» What to work on
Every line with "viewing" in it should be copied from the data.

» Material for this task
+++++
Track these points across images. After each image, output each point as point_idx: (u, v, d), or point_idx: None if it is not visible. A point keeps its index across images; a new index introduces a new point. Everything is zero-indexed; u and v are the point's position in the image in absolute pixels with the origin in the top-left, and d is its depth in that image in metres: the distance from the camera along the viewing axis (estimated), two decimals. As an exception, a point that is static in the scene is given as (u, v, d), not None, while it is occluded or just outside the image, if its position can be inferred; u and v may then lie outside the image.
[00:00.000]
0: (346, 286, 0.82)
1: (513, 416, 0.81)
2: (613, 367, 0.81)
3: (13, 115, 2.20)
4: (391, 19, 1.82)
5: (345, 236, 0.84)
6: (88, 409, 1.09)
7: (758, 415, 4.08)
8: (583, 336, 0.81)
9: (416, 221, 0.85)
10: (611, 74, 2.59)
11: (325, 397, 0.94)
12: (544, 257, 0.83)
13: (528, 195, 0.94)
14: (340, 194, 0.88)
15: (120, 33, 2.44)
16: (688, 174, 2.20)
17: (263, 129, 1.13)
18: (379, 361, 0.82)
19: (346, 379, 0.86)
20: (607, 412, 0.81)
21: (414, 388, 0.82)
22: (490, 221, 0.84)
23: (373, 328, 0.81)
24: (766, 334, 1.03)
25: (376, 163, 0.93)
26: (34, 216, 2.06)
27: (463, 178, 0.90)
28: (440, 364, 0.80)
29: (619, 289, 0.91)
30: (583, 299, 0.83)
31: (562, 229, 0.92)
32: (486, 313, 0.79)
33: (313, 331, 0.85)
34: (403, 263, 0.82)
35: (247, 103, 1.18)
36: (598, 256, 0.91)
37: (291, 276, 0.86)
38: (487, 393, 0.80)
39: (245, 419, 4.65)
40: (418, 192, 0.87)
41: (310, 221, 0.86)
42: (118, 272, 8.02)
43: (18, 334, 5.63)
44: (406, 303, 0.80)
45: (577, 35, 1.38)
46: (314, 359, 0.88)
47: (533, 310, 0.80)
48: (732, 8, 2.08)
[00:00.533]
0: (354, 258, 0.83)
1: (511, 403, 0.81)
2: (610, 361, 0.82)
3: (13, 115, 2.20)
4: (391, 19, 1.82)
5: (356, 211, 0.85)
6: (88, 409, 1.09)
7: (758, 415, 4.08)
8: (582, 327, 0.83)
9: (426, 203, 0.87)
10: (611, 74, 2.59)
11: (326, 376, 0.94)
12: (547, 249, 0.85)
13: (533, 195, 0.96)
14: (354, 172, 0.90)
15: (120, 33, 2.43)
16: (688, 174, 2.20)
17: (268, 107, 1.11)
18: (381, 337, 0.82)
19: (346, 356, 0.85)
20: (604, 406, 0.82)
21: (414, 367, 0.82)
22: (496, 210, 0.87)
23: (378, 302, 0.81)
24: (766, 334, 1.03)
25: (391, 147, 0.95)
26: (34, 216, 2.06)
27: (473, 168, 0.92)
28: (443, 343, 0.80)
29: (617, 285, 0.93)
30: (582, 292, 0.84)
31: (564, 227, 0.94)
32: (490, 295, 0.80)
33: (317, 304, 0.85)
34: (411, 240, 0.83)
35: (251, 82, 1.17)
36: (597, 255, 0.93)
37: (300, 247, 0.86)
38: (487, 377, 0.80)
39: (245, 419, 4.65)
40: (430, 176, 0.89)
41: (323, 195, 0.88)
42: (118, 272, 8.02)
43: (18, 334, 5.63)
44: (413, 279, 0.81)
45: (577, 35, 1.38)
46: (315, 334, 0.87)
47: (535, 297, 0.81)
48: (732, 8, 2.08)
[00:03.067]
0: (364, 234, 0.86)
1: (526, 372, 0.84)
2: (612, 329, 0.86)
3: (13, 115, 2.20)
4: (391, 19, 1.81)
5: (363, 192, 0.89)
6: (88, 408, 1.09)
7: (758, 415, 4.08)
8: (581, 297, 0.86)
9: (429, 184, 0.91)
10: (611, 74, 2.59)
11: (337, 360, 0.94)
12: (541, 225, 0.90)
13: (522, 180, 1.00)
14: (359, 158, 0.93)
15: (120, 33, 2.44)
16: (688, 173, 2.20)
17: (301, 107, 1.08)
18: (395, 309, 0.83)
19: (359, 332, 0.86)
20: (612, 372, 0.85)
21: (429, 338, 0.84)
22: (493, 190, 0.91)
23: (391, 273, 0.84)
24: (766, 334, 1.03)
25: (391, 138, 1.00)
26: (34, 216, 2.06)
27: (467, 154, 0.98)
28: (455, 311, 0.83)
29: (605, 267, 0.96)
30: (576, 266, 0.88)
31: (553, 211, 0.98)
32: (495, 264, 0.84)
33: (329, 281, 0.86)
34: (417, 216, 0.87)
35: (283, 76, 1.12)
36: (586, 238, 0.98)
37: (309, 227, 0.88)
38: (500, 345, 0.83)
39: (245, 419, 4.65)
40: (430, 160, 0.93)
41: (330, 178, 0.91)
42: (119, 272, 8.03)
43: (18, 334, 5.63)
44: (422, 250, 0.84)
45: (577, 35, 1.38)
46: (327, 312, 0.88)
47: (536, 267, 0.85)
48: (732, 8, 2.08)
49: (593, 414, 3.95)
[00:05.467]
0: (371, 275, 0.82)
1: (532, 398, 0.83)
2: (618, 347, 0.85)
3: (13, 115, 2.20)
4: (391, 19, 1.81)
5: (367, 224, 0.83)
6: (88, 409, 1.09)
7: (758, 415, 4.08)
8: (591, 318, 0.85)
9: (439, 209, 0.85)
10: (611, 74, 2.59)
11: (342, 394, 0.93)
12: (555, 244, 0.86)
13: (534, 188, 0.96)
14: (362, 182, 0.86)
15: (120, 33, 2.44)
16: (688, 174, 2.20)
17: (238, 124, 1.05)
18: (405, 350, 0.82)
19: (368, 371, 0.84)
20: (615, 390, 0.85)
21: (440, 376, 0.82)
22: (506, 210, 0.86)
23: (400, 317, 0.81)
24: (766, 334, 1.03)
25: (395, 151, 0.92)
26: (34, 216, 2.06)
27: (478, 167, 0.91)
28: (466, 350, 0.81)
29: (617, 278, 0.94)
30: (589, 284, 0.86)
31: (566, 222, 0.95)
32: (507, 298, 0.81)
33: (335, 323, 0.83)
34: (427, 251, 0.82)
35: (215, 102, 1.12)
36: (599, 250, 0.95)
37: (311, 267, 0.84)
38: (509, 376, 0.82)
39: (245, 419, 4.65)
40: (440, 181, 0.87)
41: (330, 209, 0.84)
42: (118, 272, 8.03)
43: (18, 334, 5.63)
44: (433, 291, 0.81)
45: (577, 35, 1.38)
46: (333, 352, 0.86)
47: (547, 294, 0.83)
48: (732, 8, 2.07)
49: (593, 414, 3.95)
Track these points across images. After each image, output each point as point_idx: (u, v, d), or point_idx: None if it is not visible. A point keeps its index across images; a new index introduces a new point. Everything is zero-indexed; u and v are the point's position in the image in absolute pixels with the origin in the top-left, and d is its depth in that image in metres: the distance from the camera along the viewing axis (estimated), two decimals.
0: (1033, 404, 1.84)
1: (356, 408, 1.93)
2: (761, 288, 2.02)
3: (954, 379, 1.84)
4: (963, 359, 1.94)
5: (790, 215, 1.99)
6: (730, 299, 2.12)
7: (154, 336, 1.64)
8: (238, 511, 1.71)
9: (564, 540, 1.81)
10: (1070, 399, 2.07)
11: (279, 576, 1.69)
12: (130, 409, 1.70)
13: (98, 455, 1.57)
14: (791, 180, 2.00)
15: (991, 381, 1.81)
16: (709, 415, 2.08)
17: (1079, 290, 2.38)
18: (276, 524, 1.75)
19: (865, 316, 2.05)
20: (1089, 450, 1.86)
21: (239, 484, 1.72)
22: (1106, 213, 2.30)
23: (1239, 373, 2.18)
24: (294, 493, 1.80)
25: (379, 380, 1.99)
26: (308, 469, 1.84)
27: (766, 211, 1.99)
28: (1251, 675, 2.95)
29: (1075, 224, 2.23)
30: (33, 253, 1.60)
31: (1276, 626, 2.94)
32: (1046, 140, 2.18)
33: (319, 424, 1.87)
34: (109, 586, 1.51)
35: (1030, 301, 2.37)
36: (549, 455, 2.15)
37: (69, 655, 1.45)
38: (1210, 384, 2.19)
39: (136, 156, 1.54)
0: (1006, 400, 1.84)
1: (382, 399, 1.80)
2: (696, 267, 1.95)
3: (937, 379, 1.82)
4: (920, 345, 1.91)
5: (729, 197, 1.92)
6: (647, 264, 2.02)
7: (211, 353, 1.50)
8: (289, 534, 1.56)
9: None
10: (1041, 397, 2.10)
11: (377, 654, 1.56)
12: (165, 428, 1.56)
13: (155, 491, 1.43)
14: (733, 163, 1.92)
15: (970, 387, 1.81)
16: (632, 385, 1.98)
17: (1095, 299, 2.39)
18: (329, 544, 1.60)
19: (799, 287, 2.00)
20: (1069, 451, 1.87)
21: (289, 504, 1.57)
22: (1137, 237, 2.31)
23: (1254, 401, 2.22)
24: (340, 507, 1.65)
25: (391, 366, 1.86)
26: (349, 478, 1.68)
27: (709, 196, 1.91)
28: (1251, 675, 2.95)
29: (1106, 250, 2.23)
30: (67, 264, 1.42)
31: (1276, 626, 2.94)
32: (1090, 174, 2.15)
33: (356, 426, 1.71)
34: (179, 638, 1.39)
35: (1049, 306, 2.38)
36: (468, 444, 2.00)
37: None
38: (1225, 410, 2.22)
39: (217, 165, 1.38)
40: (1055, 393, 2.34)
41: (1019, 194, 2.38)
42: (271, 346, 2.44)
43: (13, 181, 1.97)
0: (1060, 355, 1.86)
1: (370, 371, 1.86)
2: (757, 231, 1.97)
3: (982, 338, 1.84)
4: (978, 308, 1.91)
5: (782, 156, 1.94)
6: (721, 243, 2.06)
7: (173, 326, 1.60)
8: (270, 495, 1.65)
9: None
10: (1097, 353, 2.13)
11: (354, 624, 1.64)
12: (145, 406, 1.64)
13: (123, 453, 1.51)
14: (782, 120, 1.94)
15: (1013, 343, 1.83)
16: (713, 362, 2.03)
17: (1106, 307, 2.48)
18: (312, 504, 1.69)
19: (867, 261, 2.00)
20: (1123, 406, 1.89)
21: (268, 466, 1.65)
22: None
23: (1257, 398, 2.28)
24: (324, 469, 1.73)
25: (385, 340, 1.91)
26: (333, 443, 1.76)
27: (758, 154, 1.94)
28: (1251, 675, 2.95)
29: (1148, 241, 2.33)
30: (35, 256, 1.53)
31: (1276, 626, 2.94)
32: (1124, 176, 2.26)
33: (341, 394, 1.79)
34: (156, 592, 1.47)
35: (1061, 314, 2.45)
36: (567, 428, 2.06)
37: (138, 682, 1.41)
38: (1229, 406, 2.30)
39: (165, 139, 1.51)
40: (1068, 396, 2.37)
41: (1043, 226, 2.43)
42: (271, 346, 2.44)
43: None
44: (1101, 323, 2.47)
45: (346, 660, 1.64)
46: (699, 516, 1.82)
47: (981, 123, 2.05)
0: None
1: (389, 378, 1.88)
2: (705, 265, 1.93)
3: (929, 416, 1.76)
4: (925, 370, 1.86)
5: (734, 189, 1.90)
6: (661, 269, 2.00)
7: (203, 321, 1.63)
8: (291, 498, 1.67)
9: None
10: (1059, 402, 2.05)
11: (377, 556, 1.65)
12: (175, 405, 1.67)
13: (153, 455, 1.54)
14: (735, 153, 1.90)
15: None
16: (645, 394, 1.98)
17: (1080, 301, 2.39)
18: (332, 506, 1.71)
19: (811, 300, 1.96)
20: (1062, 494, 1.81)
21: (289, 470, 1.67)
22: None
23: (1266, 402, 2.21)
+++++
» Answer box
Track these points across images. After each image, output each point as point_idx: (u, v, d), or point_idx: None if it is not visible. A point keeps its index across images; a new index introduces a new point. Everything is zero-indexed; u and v are the point's position in the image in absolute pixels with the origin in the top-left, and d is its depth in that image in metres: the distance from the camera along the viewing axis (estimated), two decimals. As an exception, a point that is static in the scene is given as (u, v, d), not None, while it is occluded or just outside the image, if its position can be inferred; u and v may then lie outside the image.
Track these points across images. After each image, output each point as point_idx: (u, v, d), or point_idx: None if it is not visible. A point keeps its index across images; a new index introduces a new point. Everything is zero-indexed; u and v are the point's position in the image in absolute pixels with the origin in the top-left, and d is its depth in that image in metres: the distance from the camera along the viewing axis (estimated), two decimals.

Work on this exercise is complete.